Now over the past two months that landscape has started to radically change. A few of us have been working with the various open standard and open source HTML5 communities. And as of this week, after 120 emails, the bleeding edge development versions of several HTML5 implementations (as used in Safari, Chrome, Mozilla and many others) are now fully frame accurate.
Really. Frame Accurate. Actually even more accurate than just a frame (which is important for audio). You can jump to any point in the video (i.e. 1 hour, 3 minutes, 6 seconds and 5 frames, or to frame 178127) - and it will be exactly at that frame. Not at the nearest i-frame, rounded down to the nearest second, or off by one. No it will be exactly at that very frame.
So today, the HTML5 community has opened a door for us. Which will allow creative people to collaborate and edit professional video on the web.
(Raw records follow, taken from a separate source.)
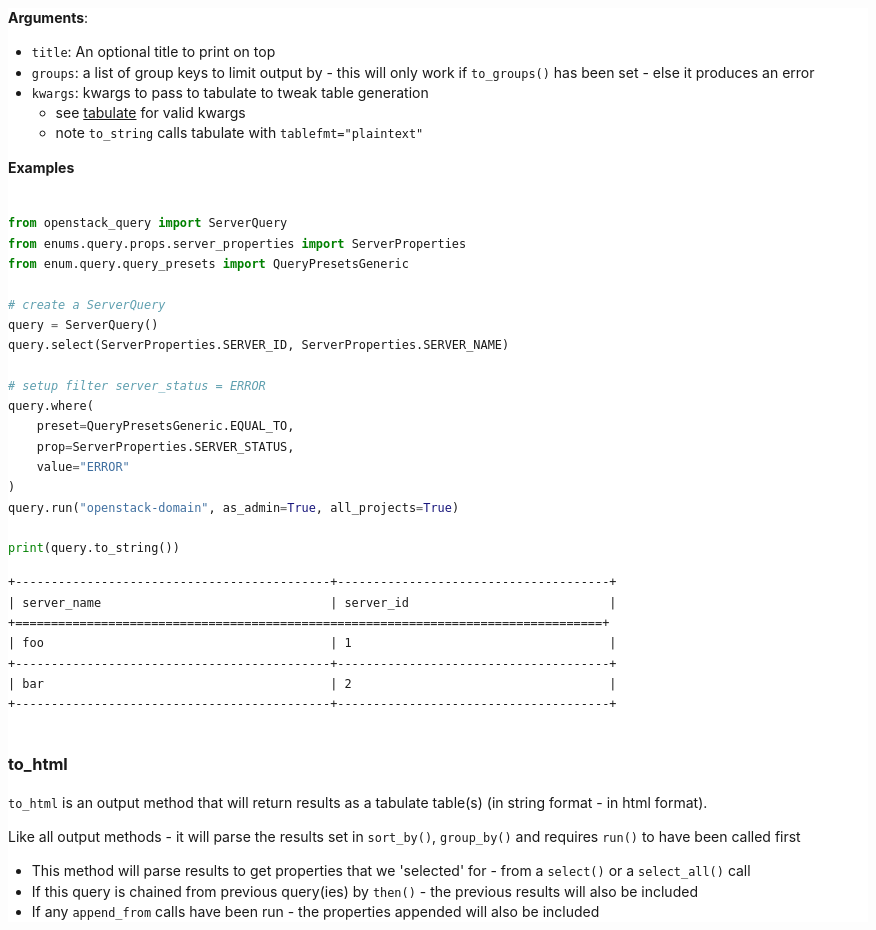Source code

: **Arguments**:

- `title`: An optional title to print on top
- `groups`: a list of group keys to limit output by - this will only work if `to_groups()` has been set - else it produces an error
- `kwargs`: kwargs to pass to tabulate to tweak table generation
  - see [tabulate](https://pypi.org/project/tabulate/) for valid kwargs
  - note `to_string` calls tabulate with `tablefmt="plaintext"`

**Examples**

```python

from openstack_query import ServerQuery
from enums.query.props.server_properties import ServerProperties
from enum.query.query_presets import QueryPresetsGeneric

# create a ServerQuery
query = ServerQuery()
query.select(ServerProperties.SERVER_ID, ServerProperties.SERVER_NAME)

# setup filter server_status = ERROR
query.where(
    preset=QueryPresetsGeneric.EQUAL_TO,
    prop=ServerProperties.SERVER_STATUS,
    value="ERROR"
)
query.run("openstack-domain", as_admin=True, all_projects=True)

print(query.to_string())

```
```commandline
+--------------------------------------------+--------------------------------------+
| server_name                                | server_id                            |
+==================================================================================+
| foo                                        | 1                                    |
+--------------------------------------------+--------------------------------------+
| bar                                        | 2                                    |
+--------------------------------------------+--------------------------------------+
```

#
### to\_html
`to_html` is an output method that will return results as a tabulate table(s) (in string format - in html format).

Like all output methods - it will parse the results set in `sort_by()`, `group_by()` and requires `run()` to have been called first
- This method will parse results to get properties that we 'selected' for - from a `select()` or a `select_all()` call
- If this query is chained from previous query(ies) by `then()` - the previous results will also be included
- If any `append_from` calls have been run - the properties appended will also be included
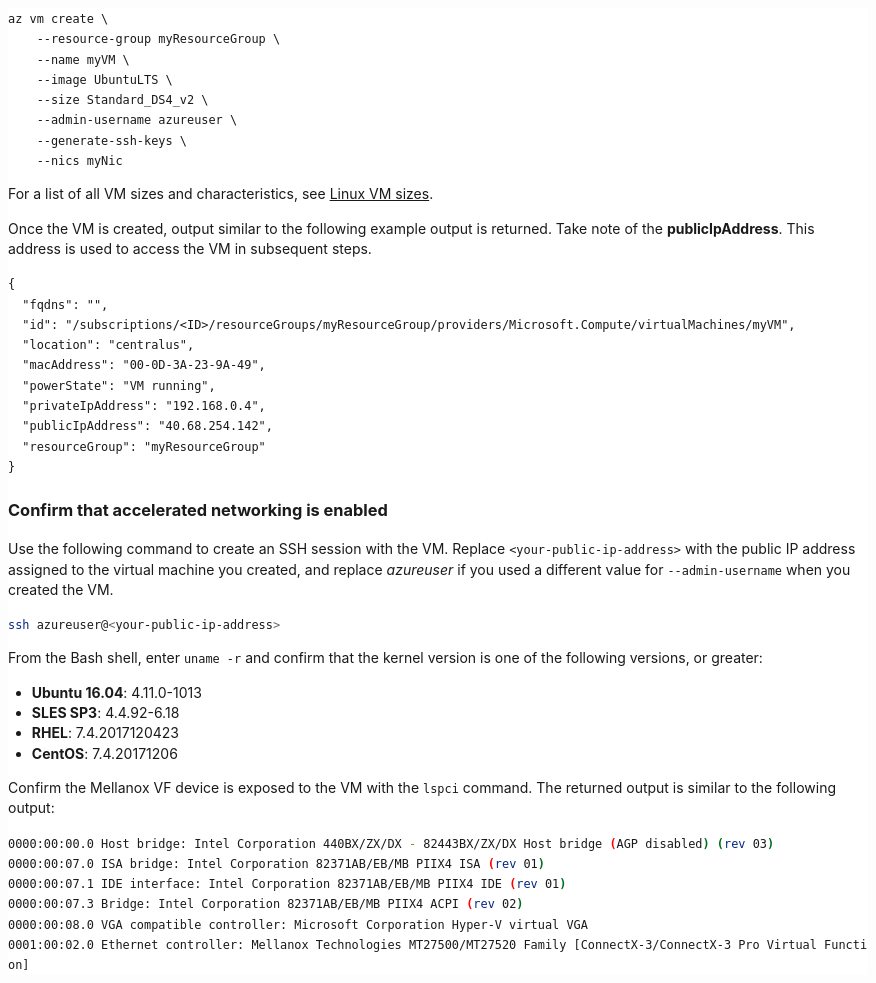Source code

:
 ```azurecli
az vm create \
    --resource-group myResourceGroup \
    --name myVM \
    --image UbuntuLTS \
    --size Standard_DS4_v2 \
    --admin-username azureuser \
    --generate-ssh-keys \
    --nics myNic
```

For a list of all VM sizes and characteristics, see [Linux VM sizes](../virtual-machines/linux/sizes.md?toc=%2fazure%2fvirtual-network%2ftoc.json).

Once the VM is created, output similar to the following example output is returned. Take note of the **publicIpAddress**. This address is used to access the VM in subsequent steps.

```azurecli
{
  "fqdns": "",
  "id": "/subscriptions/<ID>/resourceGroups/myResourceGroup/providers/Microsoft.Compute/virtualMachines/myVM",
  "location": "centralus",
  "macAddress": "00-0D-3A-23-9A-49",
  "powerState": "VM running",
  "privateIpAddress": "192.168.0.4",
  "publicIpAddress": "40.68.254.142",
  "resourceGroup": "myResourceGroup"
}
```

### Confirm that accelerated networking is enabled

Use the following command to create an SSH session with the VM. Replace `<your-public-ip-address>` with the public IP address assigned to the virtual machine you created, and replace *azureuser* if you used a different value for `--admin-username` when you created the VM.

```bash
ssh azureuser@<your-public-ip-address>
```

From the Bash shell, enter `uname -r` and confirm that the kernel version is one of the following versions, or greater:

* **Ubuntu 16.04**: 4.11.0-1013
* **SLES SP3**: 4.4.92-6.18
* **RHEL**: 7.4.2017120423
* **CentOS**: 7.4.20171206


Confirm the Mellanox VF device is exposed to the VM with the `lspci` command. The returned output is similar to the following output:

```bash
0000:00:00.0 Host bridge: Intel Corporation 440BX/ZX/DX - 82443BX/ZX/DX Host bridge (AGP disabled) (rev 03)
0000:00:07.0 ISA bridge: Intel Corporation 82371AB/EB/MB PIIX4 ISA (rev 01)
0000:00:07.1 IDE interface: Intel Corporation 82371AB/EB/MB PIIX4 IDE (rev 01)
0000:00:07.3 Bridge: Intel Corporation 82371AB/EB/MB PIIX4 ACPI (rev 02)
0000:00:08.0 VGA compatible controller: Microsoft Corporation Hyper-V virtual VGA
0001:00:02.0 Ethernet controller: Mellanox Technologies MT27500/MT27520 Family [ConnectX-3/ConnectX-3 Pro Virtual Function]
```

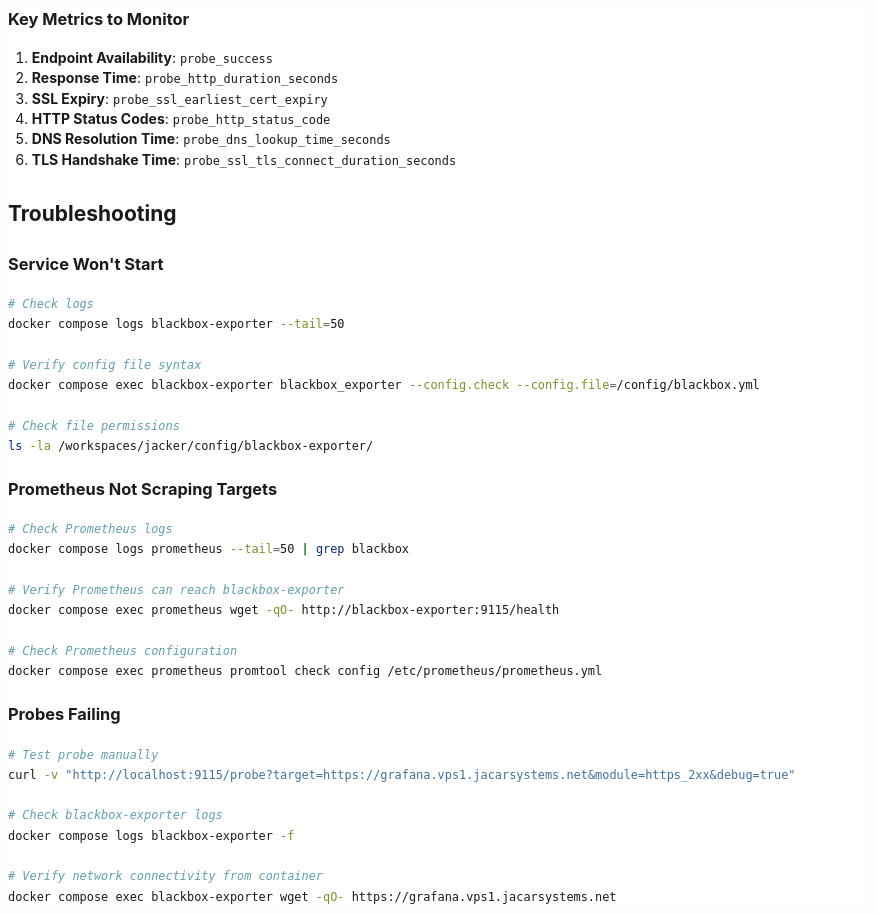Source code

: ### Key Metrics to Monitor

1. **Endpoint Availability**: `probe_success`
2. **Response Time**: `probe_http_duration_seconds`
3. **SSL Expiry**: `probe_ssl_earliest_cert_expiry`
4. **HTTP Status Codes**: `probe_http_status_code`
5. **DNS Resolution Time**: `probe_dns_lookup_time_seconds`
6. **TLS Handshake Time**: `probe_ssl_tls_connect_duration_seconds`

## Troubleshooting

### Service Won't Start

```bash
# Check logs
docker compose logs blackbox-exporter --tail=50

# Verify config file syntax
docker compose exec blackbox-exporter blackbox_exporter --config.check --config.file=/config/blackbox.yml

# Check file permissions
ls -la /workspaces/jacker/config/blackbox-exporter/
```

### Prometheus Not Scraping Targets

```bash
# Check Prometheus logs
docker compose logs prometheus --tail=50 | grep blackbox

# Verify Prometheus can reach blackbox-exporter
docker compose exec prometheus wget -qO- http://blackbox-exporter:9115/health

# Check Prometheus configuration
docker compose exec prometheus promtool check config /etc/prometheus/prometheus.yml
```

### Probes Failing

```bash
# Test probe manually
curl -v "http://localhost:9115/probe?target=https://grafana.vps1.jacarsystems.net&module=https_2xx&debug=true"

# Check blackbox-exporter logs
docker compose logs blackbox-exporter -f

# Verify network connectivity from container
docker compose exec blackbox-exporter wget -qO- https://grafana.vps1.jacarsystems.net
```
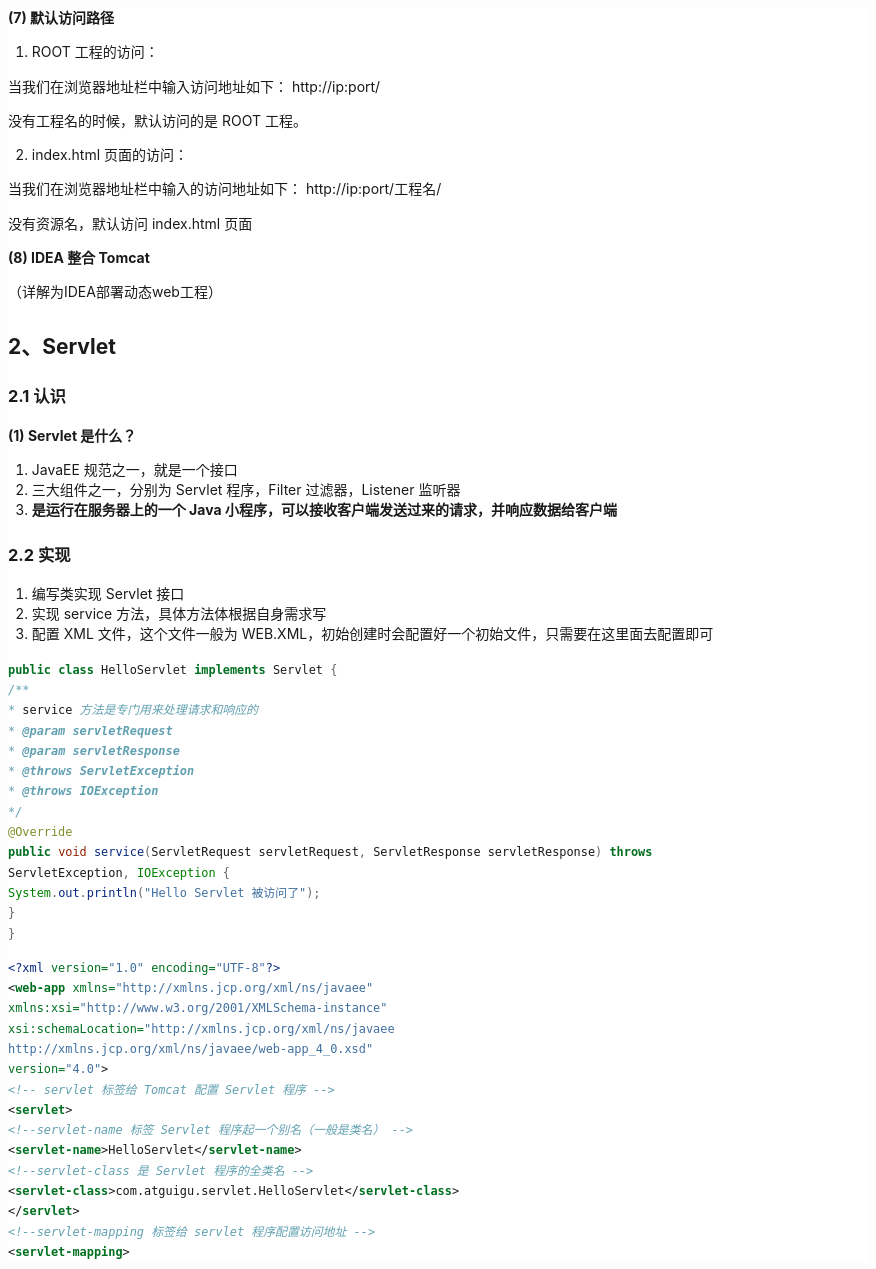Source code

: 

**(7) 默认访问路径**

1. ROOT 工程的访问：

当我们在浏览器地址栏中输入访问地址如下： http://ip:port/

没有工程名的时候，默认访问的是 ROOT 工程。

2. index.html 页面的访问：

当我们在浏览器地址栏中输入的访问地址如下： http://ip:port/工程名/

没有资源名，默认访问 index.html 页面



**(8) IDEA 整合 Tomcat**

（详解为IDEA部署动态web工程）

## 2、Servlet

### 2.1 认识

**(1) Servlet 是什么？**

1. JavaEE 规范之一，就是一个接口
2. 三大组件之一，分别为 Servlet 程序，Filter 过滤器，Listener 监听器
3. **是运行在服务器上的一个 Java 小程序，可以接收客户端发送过来的请求，并响应数据给客户端**

### 2.2 实现

1. 编写类实现 Servlet 接口
2. 实现 service 方法，具体方法体根据自身需求写
3. 配置 XML 文件，这个文件一般为 WEB.XML，初始创建时会配置好一个初始文件，只需要在这里面去配置即可

```java
public class HelloServlet implements Servlet {
/**
* service 方法是专门用来处理请求和响应的
* @param servletRequest
* @param servletResponse
* @throws ServletException
* @throws IOException
*/
@Override
public void service(ServletRequest servletRequest, ServletResponse servletResponse) throws
ServletException, IOException {
System.out.println("Hello Servlet 被访问了");
}
}
```

```xml
<?xml version="1.0" encoding="UTF-8"?>
<web-app xmlns="http://xmlns.jcp.org/xml/ns/javaee"
xmlns:xsi="http://www.w3.org/2001/XMLSchema-instance"
xsi:schemaLocation="http://xmlns.jcp.org/xml/ns/javaee
http://xmlns.jcp.org/xml/ns/javaee/web-app_4_0.xsd"
version="4.0">
<!-- servlet 标签给 Tomcat 配置 Servlet 程序 -->
<servlet>
<!--servlet-name 标签 Servlet 程序起一个别名（一般是类名） -->
<servlet-name>HelloServlet</servlet-name>
<!--servlet-class 是 Servlet 程序的全类名 -->
<servlet-class>com.atguigu.servlet.HelloServlet</servlet-class>
</servlet>
<!--servlet-mapping 标签给 servlet 程序配置访问地址 -->
<servlet-mapping>
```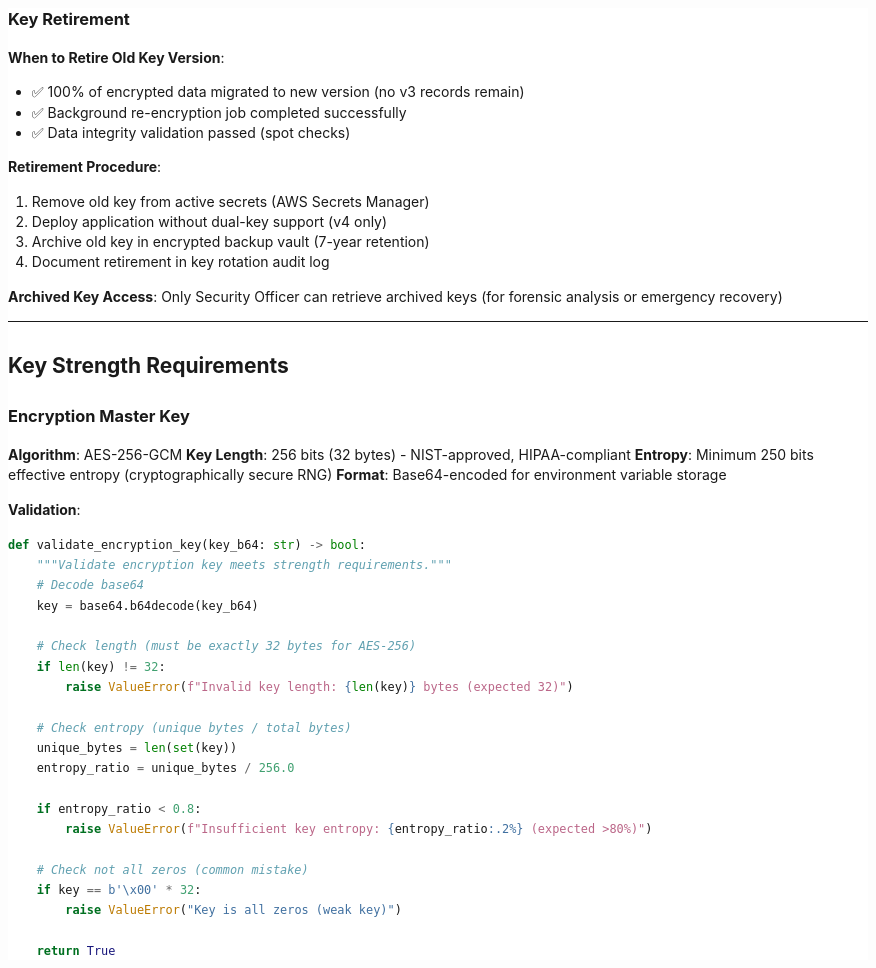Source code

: ### Key Retirement

**When to Retire Old Key Version**:
- ✅ 100% of encrypted data migrated to new version (no v3 records remain)
- ✅ Background re-encryption job completed successfully
- ✅ Data integrity validation passed (spot checks)

**Retirement Procedure**:
1. Remove old key from active secrets (AWS Secrets Manager)
2. Deploy application without dual-key support (v4 only)
3. Archive old key in encrypted backup vault (7-year retention)
4. Document retirement in key rotation audit log

**Archived Key Access**: Only Security Officer can retrieve archived keys (for forensic analysis or emergency recovery)

---

## Key Strength Requirements

### Encryption Master Key

**Algorithm**: AES-256-GCM
**Key Length**: 256 bits (32 bytes) - NIST-approved, HIPAA-compliant
**Entropy**: Minimum 250 bits effective entropy (cryptographically secure RNG)
**Format**: Base64-encoded for environment variable storage

**Validation**:

```python
def validate_encryption_key(key_b64: str) -> bool:
    """Validate encryption key meets strength requirements."""
    # Decode base64
    key = base64.b64decode(key_b64)

    # Check length (must be exactly 32 bytes for AES-256)
    if len(key) != 32:
        raise ValueError(f"Invalid key length: {len(key)} bytes (expected 32)")

    # Check entropy (unique bytes / total bytes)
    unique_bytes = len(set(key))
    entropy_ratio = unique_bytes / 256.0

    if entropy_ratio < 0.8:
        raise ValueError(f"Insufficient key entropy: {entropy_ratio:.2%} (expected >80%)")

    # Check not all zeros (common mistake)
    if key == b'\x00' * 32:
        raise ValueError("Key is all zeros (weak key)")

    return True
```
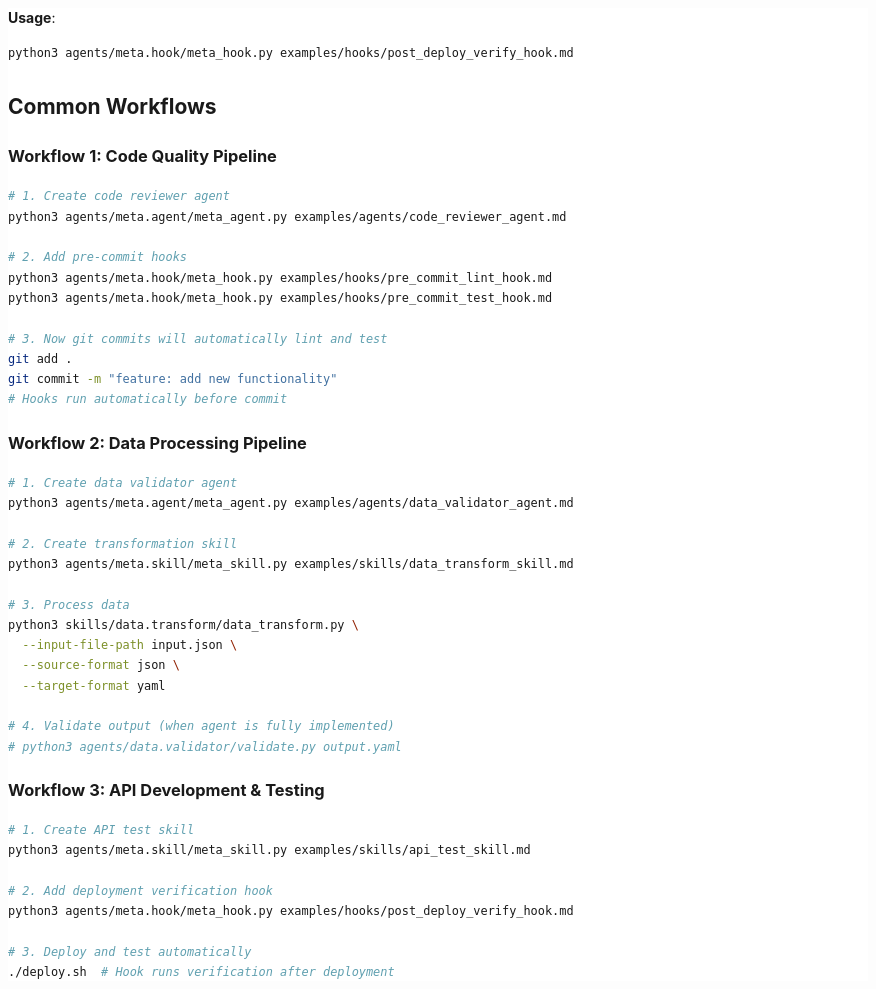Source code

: **Usage**:
```bash
python3 agents/meta.hook/meta_hook.py examples/hooks/post_deploy_verify_hook.md
```

## Common Workflows

### Workflow 1: Code Quality Pipeline

```bash
# 1. Create code reviewer agent
python3 agents/meta.agent/meta_agent.py examples/agents/code_reviewer_agent.md

# 2. Add pre-commit hooks
python3 agents/meta.hook/meta_hook.py examples/hooks/pre_commit_lint_hook.md
python3 agents/meta.hook/meta_hook.py examples/hooks/pre_commit_test_hook.md

# 3. Now git commits will automatically lint and test
git add .
git commit -m "feature: add new functionality"
# Hooks run automatically before commit
```

### Workflow 2: Data Processing Pipeline

```bash
# 1. Create data validator agent
python3 agents/meta.agent/meta_agent.py examples/agents/data_validator_agent.md

# 2. Create transformation skill
python3 agents/meta.skill/meta_skill.py examples/skills/data_transform_skill.md

# 3. Process data
python3 skills/data.transform/data_transform.py \
  --input-file-path input.json \
  --source-format json \
  --target-format yaml

# 4. Validate output (when agent is fully implemented)
# python3 agents/data.validator/validate.py output.yaml
```

### Workflow 3: API Development & Testing

```bash
# 1. Create API test skill
python3 agents/meta.skill/meta_skill.py examples/skills/api_test_skill.md

# 2. Add deployment verification hook
python3 agents/meta.hook/meta_hook.py examples/hooks/post_deploy_verify_hook.md

# 3. Deploy and test automatically
./deploy.sh  # Hook runs verification after deployment
```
Do know though that, while key, this is just a first step. There is a lot to still build, so we'll need many hyper creative companies and internet engineers working together to make this work. We need to create a new breed of web based production tools which can interact at the quality levels professionals and the BBC expect. And we still have issues around UMIDs (unique global references for video) to crack. And even some very basic things (like did you know that a pixel in the video world is actually rectangular, rather than square?!) will need to universally understood between the broadcasting and internet engineers. But boy, getting timecodes, that is a big step!
Again - a big thank you to the open source folks of WebKit and Mozilla. IE9 is not quite there - (progress is tracked at https://connect.microsoft.com/IE/feedback/details/636755) but Microsoft has let us know that we "can expect the video-frame-accurate seeking be available when IE9 is final"!
 To give credit where credit is due: within the BBC, Raymond Le Gué (programme director at BBC) insisted on having frame accurate playback in the browser. Rob Coenen went on and beyond his call of duty to make this happen, filing bugs - patiently working with the wider developer community, explaining what SMPTE frame counts are, why film and television production cannot live without it, proving that it was not working in browsers and helping the developers to fix it. He got help from Bas Schouten (at Mozilla), Andy Armstrong and Dirk-Willem van Gulik (both at the BBC).
But most credit should go to the open standards and open source communities around Webkit, Chrome and Mozilla which made it happen: Andrew Scherkus and the Chromium team get credit for being the first to understand the significance. The actual fixes where ultimately created by Jer Noble, Eric Carlson (both at Apple) and Chrome developer Andrew Scherkus; while Matthew Gregan and Anthony Hughes did the job for Mozilla.
Dirk-Willem van Gulik is Chief Architect, BBC Future Media & Tecnology
SMPTE timecode based and frame accurate metadata logging is now possible over the web with HTML5. The image above is a made up screen shot of what a prototype tool to do this might look like.